Task objective: All of the records below need to be written out exactly, but without the pictures.

Records provided:
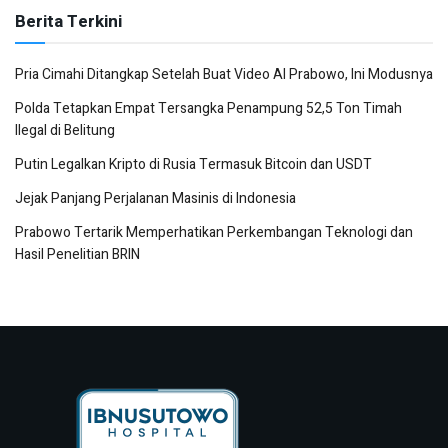
Berita Terkini
Pria Cimahi Ditangkap Setelah Buat Video AI Prabowo, Ini Modusnya
Polda Tetapkan Empat Tersangka Penampung 52,5 Ton Timah
Ilegal di Belitung
Putin Legalkan Kripto di Rusia Termasuk Bitcoin dan USDT
Jejak Panjang Perjalanan Masinis di Indonesia
Prabowo Tertarik Memperhatikan Perkembangan Teknologi dan
Hasil Penelitian BRIN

Output of the exercise:
Berita Terkini
Pria Cimahi Ditangkap Setelah Buat Video AI Prabowo, Ini Modusnya
Polda Tetapkan Empat Tersangka Penampung 52,5 Ton Timah
Ilegal di Belitung
Putin Legalkan Kripto di Rusia Termasuk Bitcoin dan USDT
Jejak Panjang Perjalanan Masinis di Indonesia
Prabowo Tertarik Memperhatikan Perkembangan Teknologi dan
Hasil Penelitian BRIN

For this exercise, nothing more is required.